The reason that folks such as chief financial officers are excited by the thought of using Hadoop is that it lets us store massive amounts of data across a cluster of low cost commodity servers — that’s music to the ears of financially minded people. Well, HBase offers the same economic bang for the buck — it’s a distributed data store, which leverages a network attached cluster of low-cost commodity servers to store and persist data.
HBase persists data by storing it in HDFS, but alternate storage arrangements are possible. For example, HBase can be deployed in standalone mode in the cloud (typically for educational purposes) or on expensive servers if the use case warrants it.
In most cases, though, HBase implementations look pretty much like the
one shown in here.
As with the data model, understanding the components of the architecture is critical for successful HBase cluster deployment. So in this post and in few upcoming posts we will examine the key components one by one. So let’s start with the Region Servers, which is the most basic component of the Architecture.
RegionServers are the software processes (usually called daemons) , which we activate to store and retrieve data in HBase. In production environments, every RegionServer is deployed on its own dedicated compute node. When we start using HBase, we create a table and then begin storing and retrieving our data volumes. Although, at some point — and perhaps quite fast in big data use cases — the table grows beyond a configurable limit. At this situation, the HBase system automatically splits the table and distributes the data load to another RegionServer.
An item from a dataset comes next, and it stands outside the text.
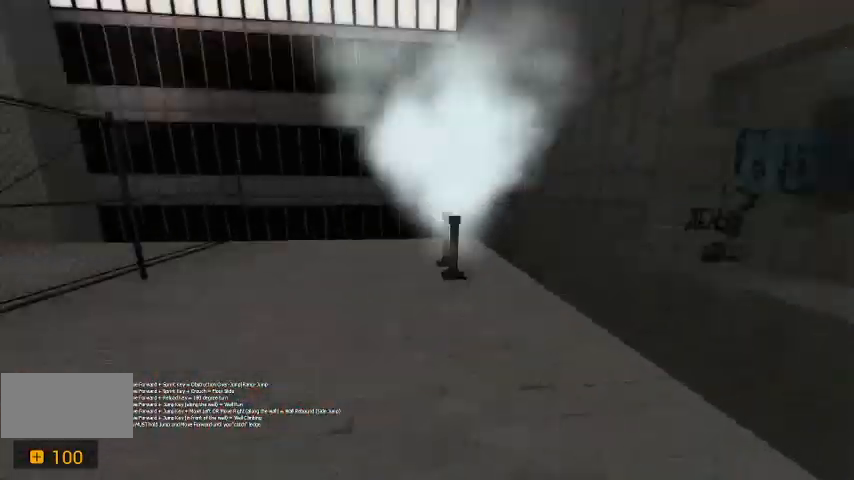
{"keys": ["w"], "events": [[267, "d", "down"], [433, "d", "up"]]}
In this process, often also known as auto-sharding, HBase automatically scales as we keep adding data to the system — a huge advantage as compared to majority of the database management systems, which need manual intervention to scale the overall system beyond a single server. With HBase, as long as we have in the rack another spare server that’s configured, scaling is automatic!
Why set a limit on tables and then split them? After all, HDFS is the underlying storage mechanism, so all available disks in the HDFS cluster are available for storing our tables. (Not counting the replication factor, of course.) If we have an entire cluster at our disposal, why limit ourself to one RegionServer to manage our tables?
Simple. We may have any number of tables large or small and we will want HBase to leverage all available RegionServers when managing our data. We want to take full advantage of the cluster’s compute performance.
Furthermore, with many clients accessing our HBase system, we will want to use many RegionServers to meet the demand. HBase addresses all of these concerns for us and scales automatically in terms of storage capacity and compute power.